A study of 9,000 young Australians and New Zealanders has found that adolescents who drink weekly before they reach 17 years of age are two to three times more likely to drink drive, binge drink, and be dependent on alcohol in adulthood compared with peers who don’t drink.
The study, conducted by the University of New South Wales in collaboration with the University of Otago and the Centre for Adolescent Health’s George Patton, John Toumbourou, Craig Olsson, Delyse Hutchinson, Denise Becker, Rohan Borschmann, and George Youssef, followed participants aged 13 to 30 years from 1991 to 2012.
Findings from the study indicate that frequency of alcohol consumption in adolescent years is just as likely as binge drinking and problem drinking, to predict alcohol related problems in adulthood.

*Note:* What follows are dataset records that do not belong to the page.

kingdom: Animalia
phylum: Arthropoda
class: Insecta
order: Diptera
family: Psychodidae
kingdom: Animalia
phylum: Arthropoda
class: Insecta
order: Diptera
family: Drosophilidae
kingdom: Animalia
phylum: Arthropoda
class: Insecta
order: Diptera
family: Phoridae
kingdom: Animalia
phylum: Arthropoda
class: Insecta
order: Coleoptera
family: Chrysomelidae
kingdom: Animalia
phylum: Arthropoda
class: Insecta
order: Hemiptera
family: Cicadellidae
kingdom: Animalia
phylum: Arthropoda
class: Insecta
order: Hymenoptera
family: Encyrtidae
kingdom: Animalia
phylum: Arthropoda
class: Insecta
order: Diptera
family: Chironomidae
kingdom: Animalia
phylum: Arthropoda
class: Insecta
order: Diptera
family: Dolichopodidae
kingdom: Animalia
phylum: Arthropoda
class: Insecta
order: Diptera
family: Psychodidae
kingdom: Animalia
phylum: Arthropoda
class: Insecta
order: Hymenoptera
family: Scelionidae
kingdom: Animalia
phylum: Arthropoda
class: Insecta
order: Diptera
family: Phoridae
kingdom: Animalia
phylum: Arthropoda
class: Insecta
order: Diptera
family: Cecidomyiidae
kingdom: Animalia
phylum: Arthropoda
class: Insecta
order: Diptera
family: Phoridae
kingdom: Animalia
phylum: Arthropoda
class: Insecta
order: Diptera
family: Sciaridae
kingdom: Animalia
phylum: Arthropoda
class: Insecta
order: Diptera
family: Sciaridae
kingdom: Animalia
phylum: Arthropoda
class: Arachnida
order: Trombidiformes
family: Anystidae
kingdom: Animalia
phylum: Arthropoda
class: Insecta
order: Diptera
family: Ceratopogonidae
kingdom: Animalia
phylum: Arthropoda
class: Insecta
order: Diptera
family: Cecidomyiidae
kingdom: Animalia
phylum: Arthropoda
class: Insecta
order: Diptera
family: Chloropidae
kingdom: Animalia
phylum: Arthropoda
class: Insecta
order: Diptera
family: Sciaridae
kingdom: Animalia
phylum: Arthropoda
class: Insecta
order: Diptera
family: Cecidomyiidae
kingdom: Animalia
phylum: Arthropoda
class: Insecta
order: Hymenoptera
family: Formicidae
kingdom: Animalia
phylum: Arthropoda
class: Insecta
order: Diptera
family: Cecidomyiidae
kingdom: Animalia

30 outcomes were assessed between ages 13 and 30; including substance use and related problems, antisocial behaviour, sexual risk-taking, accidents, socioeconomic functioning, mental health and partner relationships. Results suggest that delaying and limiting alcohol use in adolescent years could potentially prevent alcohol-related health risks in later years. The study additionally highlights the importance for public health messages to focus on not only the amount of alcohol consumed, but also the frequency of its consumption.
Lead author Dr Edmund Silins said that “Discouraging or delaying alcohol use in adolescence is likely to have substantial benefits in adulthood in terms of preventing harmful drinking behaviours which adversely affect health and wellbeing”. Dr Silins added that “Current public health messages tend to focus on the amount consumed, and there are fewer messages recommending less frequent drinking”.
Co-author Prof George Patton said “The study further debunks the myth that teen experimentation with alcohol promotes responsible drinking; instead, it sets a young person up for later-life problem drinking”.
Key messages
- Frequency of early drinking appears to be at least as good a predictor of future drinking problems as early binge drinking and problem drinking.
- Public health messages need to focus as much on frequency of drinking as quantity.
- There is a causal relationship between adolescent drinking and alcohol problems in adulthood.
- Adolescent experimentation with alcohol doesn’t promote responsible drinking.